ABOUT THIS EXERCISE >> Down to the last line, reproduce the data that follows, but skip the pictures.

[DATA LISTING Boundary: Start]

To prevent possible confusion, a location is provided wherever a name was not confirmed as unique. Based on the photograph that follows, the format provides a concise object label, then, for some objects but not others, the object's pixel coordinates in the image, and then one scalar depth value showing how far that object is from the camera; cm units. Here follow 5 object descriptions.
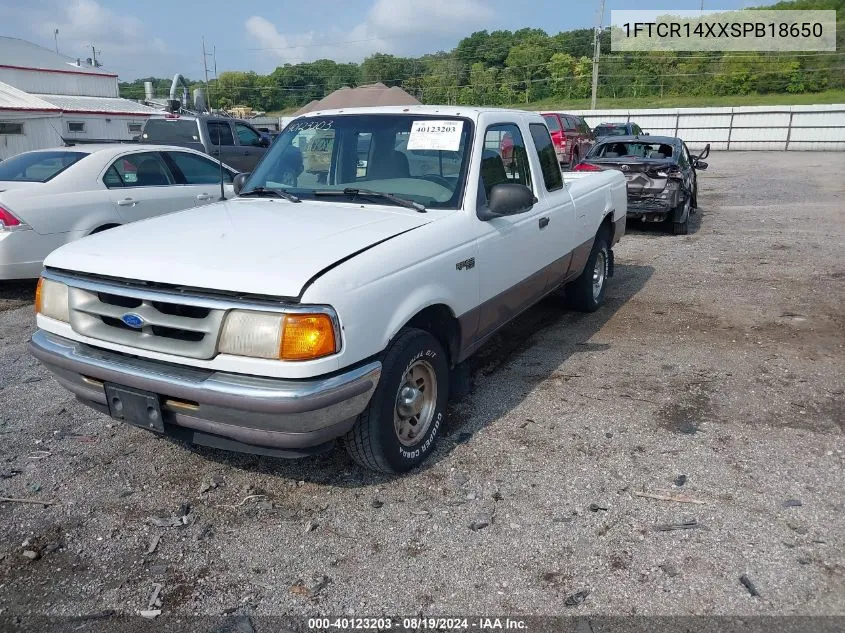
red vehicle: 1959
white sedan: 666
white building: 2147
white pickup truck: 283
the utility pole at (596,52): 4241
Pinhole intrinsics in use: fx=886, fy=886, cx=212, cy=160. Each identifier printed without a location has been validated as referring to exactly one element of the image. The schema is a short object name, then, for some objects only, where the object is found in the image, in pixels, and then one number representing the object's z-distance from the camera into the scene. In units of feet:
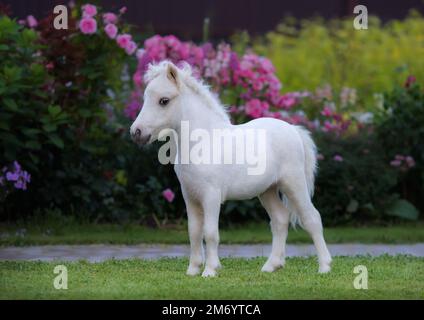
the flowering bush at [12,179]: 29.68
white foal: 21.68
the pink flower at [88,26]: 31.45
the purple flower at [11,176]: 29.66
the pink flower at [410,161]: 34.09
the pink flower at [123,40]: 31.89
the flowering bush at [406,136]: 34.63
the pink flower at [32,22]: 32.81
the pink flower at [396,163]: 34.30
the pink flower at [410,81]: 35.68
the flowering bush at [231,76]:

[DATA LISTING Boundary: End]

RESULT OF THE EXERCISE >>
To prevent possible confusion, a location is provided wherever a name was not confirmed as unique. Based on the photograph that follows, the format provides a concise object label, then, for some objects but not others, the object's pixel coordinates in the image, and then one scalar depth value showing how far that object is from the camera; cm units. Here follow 5 object descriptions.
red vehicle: 1959
white sedan: 666
white building: 2147
white pickup truck: 283
the utility pole at (596,52): 4241
Pinhole intrinsics in use: fx=886, fy=886, cx=212, cy=160. Each identifier printed without a location has been validated as referring to exactly one element of the image. The schema is a short object name, then, for some objects only, where the object is found in the image, in pixels, and then one number representing the object's z-distance from the camera into the scene. In units of feet:
the flowering bush at [12,179]: 29.68
white foal: 21.68
the pink flower at [88,26]: 31.45
the purple flower at [11,176]: 29.66
the pink flower at [410,161]: 34.09
the pink flower at [123,40]: 31.89
the flowering bush at [406,136]: 34.63
the pink flower at [32,22]: 32.81
the pink flower at [396,163]: 34.30
the pink flower at [410,81]: 35.68
the flowering bush at [231,76]:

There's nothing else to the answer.